I have spent years building up to this moment! At my church, I have given many years of my life attending school and masses and celebrating the sacraments of Reconciliation, First Communion, and recently, Confirmation. Throughout these years, the carpet is still crimson red with a stain on the steps and the pews are still oddly placed in a circle around the altar. The banner decorating the altar has never been hemmed to touch the floor, and I can practically see all the religious skits and class masses performed here. From first to eleventh grade, this church and community has watched me grow up while remaining the same, so celebrating my Confirmation should be routine, right? However, on Wednesday, April 18th, 2018, I walked out of this never changing church as a changed lady.
“Gertrude, Be sealed with the gift of the Holy Spirit” are the words that made this event noteworthy. These words were said quickly by Archbishop Aymond, but I will always remember the feeling they gave me. Archbishop Aymond had mentioned beforehand that he would initiate a spiritual connection with us as he seals us with the chrism oil, but I did not comprehend the magnitude of this connection. Archbishop Aymond and I locked eyes as he called me by my new name and drew a cross on my forehead. He never knew me as Caroline and did not care what sins I had committed because from that moment on, I was spiritually known as Gertrude. This sensation was accompanied by the pressure of my sister’s hand on my shoulder and the eyes of my mother and friends. Time seemed to stop and I almost forgot what to respond at that moment. Although I had watched my friends get confirmed before me, I felt like I had a spotlight on me from the moment my pastor introduced me as Gertrude of Nivelles patroness of cats, travel, and the recently deceased. Usually, I love to live in the limelight as a dancer, but this time the attention humbled me and gave me the confidence to live my life as Saint Gertrude.
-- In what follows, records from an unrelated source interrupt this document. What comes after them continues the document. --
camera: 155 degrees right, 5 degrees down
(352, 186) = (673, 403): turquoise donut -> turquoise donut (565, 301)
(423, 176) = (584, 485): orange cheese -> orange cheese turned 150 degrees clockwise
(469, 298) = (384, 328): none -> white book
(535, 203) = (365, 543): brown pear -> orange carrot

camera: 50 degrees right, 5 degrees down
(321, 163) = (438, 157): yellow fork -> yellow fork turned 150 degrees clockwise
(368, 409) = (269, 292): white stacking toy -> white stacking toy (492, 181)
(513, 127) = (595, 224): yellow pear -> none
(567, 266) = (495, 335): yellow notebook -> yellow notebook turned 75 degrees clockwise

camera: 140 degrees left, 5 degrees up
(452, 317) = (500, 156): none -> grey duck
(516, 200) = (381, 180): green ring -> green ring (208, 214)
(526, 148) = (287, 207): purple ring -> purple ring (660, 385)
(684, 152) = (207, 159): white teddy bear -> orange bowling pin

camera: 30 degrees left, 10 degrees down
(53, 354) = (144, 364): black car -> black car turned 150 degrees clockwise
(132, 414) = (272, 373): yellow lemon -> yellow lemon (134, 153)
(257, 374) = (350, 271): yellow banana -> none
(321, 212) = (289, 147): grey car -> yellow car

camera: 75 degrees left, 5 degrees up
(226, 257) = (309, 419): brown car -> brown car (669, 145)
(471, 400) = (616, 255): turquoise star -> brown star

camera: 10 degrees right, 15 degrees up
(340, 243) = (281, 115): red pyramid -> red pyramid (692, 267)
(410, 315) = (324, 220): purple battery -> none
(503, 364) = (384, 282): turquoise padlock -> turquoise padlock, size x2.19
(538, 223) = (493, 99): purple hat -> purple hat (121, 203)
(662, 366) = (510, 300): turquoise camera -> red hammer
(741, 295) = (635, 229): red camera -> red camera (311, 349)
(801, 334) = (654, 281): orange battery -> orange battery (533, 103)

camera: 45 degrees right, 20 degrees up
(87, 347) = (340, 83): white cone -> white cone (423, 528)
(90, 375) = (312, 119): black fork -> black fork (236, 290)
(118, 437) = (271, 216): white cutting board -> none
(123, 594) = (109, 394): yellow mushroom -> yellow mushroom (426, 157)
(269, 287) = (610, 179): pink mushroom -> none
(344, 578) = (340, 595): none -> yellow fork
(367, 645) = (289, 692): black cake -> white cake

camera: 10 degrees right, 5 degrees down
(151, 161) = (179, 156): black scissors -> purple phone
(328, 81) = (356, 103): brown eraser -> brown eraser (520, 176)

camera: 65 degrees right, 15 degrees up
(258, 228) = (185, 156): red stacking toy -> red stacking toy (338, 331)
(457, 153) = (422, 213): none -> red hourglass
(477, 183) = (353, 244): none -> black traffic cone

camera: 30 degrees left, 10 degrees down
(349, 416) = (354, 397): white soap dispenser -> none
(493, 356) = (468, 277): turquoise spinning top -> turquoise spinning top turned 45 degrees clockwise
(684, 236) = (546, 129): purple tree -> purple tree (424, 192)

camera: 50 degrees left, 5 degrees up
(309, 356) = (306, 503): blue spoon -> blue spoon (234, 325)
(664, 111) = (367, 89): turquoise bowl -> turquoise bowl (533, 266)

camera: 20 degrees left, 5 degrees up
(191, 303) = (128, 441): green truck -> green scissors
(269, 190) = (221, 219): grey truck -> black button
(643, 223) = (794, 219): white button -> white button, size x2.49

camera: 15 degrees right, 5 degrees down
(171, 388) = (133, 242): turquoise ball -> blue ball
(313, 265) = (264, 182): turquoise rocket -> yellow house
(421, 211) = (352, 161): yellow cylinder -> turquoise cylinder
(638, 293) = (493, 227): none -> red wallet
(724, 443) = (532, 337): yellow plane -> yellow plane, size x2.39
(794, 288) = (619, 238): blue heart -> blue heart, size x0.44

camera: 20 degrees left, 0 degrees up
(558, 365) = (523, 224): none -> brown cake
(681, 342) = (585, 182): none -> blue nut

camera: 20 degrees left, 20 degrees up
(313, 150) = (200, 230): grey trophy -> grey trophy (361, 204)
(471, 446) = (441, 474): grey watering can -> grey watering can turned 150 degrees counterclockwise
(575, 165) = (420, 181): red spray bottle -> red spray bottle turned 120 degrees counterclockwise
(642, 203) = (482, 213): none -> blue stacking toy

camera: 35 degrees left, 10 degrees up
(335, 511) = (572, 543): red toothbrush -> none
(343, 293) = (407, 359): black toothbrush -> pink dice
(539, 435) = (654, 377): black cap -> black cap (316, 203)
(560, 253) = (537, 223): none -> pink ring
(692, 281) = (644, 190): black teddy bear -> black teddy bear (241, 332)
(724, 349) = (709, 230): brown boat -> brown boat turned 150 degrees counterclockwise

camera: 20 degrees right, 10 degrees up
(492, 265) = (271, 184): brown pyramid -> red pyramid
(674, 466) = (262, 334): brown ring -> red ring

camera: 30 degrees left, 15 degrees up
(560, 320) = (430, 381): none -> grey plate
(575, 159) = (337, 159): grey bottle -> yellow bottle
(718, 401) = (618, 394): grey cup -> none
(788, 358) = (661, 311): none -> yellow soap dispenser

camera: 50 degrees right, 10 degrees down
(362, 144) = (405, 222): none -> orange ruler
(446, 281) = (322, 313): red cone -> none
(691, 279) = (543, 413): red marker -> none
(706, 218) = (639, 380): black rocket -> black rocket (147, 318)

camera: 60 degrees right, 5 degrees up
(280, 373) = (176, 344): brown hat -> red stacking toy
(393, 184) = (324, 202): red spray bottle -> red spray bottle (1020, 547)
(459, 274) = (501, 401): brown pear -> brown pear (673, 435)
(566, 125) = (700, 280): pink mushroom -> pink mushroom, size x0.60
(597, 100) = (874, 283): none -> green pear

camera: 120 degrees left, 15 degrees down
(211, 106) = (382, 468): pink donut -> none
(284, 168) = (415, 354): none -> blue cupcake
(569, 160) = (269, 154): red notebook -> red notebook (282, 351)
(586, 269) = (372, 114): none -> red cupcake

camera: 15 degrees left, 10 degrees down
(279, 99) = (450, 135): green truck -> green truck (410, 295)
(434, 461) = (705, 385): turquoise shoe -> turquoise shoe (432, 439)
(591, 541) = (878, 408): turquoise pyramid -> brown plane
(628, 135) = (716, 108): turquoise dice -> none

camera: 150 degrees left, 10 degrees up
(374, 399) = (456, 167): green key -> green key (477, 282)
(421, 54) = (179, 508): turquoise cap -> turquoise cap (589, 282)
I will admit that this physically small and common gesture brought tears to my mother’s, sister’s, and my eyes. The sorrow and joy associated with this sacrament were not spoken of until afterward, but we were mutually thinking as one during the ceremony. My confirmation was the first major event for me that my grandfather had missed since his death three years and nine days prior. He was the first person to pop in my mind when I was asked who my sponsor would be because he was my role model and best friend. His absence was felt by all three of us for he was no longer there to watch me grow and share in our joy. I like to think God and my grandfather knew these feelings would resurface and blessed us with my great-uncle who was able to attend the ceremony to temporarily fill my grandfather’s position and provide physical support to my family. My heavy heart did not repair itself or rid of the hatred from my grandfather’s death through this sacrament, but I was given a new sense of peace that my grandfather is sitting next to God and Gertrude watching me laugh and cry and grow.
Therefore, the moral of my Confirmation, so I have found, is to indulge myself and see beauty in all of God’s actions because I will never know what He is trying to tell me until I receive His grace. The loss of my grandfather had made the moment of anointing sorrowful yet peaceful. Even though I was walking up the aisle as routinely as my other confirmands, God gave me a special experience that touched my family’s and I’s heart forever.